### What to work on
Please retype only the lines below that run from the one containing "index pip: (84, 168)" through the last line, both included, without altering a word.

□ □ □

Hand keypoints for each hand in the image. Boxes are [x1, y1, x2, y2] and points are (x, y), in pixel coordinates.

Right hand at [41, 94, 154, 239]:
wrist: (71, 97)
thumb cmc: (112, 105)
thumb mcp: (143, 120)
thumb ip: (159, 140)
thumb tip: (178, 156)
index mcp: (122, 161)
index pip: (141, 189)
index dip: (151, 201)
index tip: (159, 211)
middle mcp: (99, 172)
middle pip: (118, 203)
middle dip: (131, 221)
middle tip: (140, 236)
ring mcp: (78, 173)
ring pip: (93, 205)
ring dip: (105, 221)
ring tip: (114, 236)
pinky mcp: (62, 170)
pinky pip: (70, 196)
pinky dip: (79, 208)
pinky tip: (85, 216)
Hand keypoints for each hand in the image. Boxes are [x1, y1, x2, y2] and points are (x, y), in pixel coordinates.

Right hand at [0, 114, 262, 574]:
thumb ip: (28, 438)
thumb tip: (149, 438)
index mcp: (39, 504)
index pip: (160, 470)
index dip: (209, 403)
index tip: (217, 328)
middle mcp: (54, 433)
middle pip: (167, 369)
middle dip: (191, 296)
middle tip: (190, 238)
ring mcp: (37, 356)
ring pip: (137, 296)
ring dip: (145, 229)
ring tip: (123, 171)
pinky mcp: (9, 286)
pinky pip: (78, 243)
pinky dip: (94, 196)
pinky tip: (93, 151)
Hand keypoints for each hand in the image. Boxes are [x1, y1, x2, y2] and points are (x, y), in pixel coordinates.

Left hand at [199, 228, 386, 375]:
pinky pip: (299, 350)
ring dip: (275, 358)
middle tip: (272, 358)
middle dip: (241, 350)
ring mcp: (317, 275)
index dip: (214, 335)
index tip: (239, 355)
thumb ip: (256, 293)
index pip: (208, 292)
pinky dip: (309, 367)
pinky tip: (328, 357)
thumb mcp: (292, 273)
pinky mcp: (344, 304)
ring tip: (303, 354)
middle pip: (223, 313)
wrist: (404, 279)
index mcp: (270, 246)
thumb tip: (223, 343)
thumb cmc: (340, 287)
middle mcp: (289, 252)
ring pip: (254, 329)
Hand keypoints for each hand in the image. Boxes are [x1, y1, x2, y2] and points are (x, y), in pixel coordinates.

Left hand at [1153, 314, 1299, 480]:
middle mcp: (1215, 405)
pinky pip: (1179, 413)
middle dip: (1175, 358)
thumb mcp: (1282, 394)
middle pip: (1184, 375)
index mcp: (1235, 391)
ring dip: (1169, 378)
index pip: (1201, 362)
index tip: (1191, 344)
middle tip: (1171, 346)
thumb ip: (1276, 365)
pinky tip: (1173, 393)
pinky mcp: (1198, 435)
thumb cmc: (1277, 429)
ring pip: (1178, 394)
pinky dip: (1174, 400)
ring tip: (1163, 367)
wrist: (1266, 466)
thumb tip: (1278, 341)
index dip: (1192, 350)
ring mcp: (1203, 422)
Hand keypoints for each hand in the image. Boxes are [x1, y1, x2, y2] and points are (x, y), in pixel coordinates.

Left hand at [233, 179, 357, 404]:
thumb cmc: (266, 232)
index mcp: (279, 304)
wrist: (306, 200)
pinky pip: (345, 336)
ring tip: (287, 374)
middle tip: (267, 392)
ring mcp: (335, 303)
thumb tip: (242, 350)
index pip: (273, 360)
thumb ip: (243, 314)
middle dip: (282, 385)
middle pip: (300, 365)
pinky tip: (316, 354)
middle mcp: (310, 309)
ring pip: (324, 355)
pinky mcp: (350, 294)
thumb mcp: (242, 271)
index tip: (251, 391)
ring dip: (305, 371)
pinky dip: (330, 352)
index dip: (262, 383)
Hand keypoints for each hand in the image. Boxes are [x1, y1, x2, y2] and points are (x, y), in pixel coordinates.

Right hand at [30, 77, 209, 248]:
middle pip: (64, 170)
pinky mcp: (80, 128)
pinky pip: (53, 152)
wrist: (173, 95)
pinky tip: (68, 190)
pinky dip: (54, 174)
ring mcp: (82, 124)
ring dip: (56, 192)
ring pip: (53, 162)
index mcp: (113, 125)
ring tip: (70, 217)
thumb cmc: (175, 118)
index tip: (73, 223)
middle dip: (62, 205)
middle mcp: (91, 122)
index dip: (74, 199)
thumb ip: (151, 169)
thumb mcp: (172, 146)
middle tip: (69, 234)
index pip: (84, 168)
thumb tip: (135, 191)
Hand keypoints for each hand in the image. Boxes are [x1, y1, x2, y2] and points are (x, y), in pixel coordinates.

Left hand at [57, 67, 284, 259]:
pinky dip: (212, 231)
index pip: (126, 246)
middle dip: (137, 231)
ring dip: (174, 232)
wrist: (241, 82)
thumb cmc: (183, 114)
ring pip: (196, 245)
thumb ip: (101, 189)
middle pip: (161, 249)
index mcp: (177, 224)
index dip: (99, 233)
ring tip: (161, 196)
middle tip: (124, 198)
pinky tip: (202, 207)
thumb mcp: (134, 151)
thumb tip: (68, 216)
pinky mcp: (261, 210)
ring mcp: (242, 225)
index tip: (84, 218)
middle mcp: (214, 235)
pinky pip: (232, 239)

□ □ □

### Your response
index pip: (84, 168)
thumb tip: (135, 191)
Hand keypoints for each hand in the image. Boxes are [x1, y1, x2, y2] and points are (x, y), in pixel coordinates.

Left hand at [57, 67, 284, 259]:
pinky dip: (212, 231)
index pip: (126, 246)
middle dip: (137, 231)
ring dip: (174, 232)
wrist: (241, 82)
thumb cmc: (183, 114)
ring pip: (196, 245)
thumb ip: (101, 189)
middle pip: (161, 249)
index mcp: (177, 224)
index dip: (99, 233)
ring tip: (161, 196)
middle tip: (124, 198)
pinky tip: (202, 207)
thumb mcp: (134, 151)
thumb tip: (68, 216)
pinky mcp: (261, 210)
ring mcp: (242, 225)
index tip: (84, 218)
middle mcp: (214, 235)
pinky pip: (232, 239)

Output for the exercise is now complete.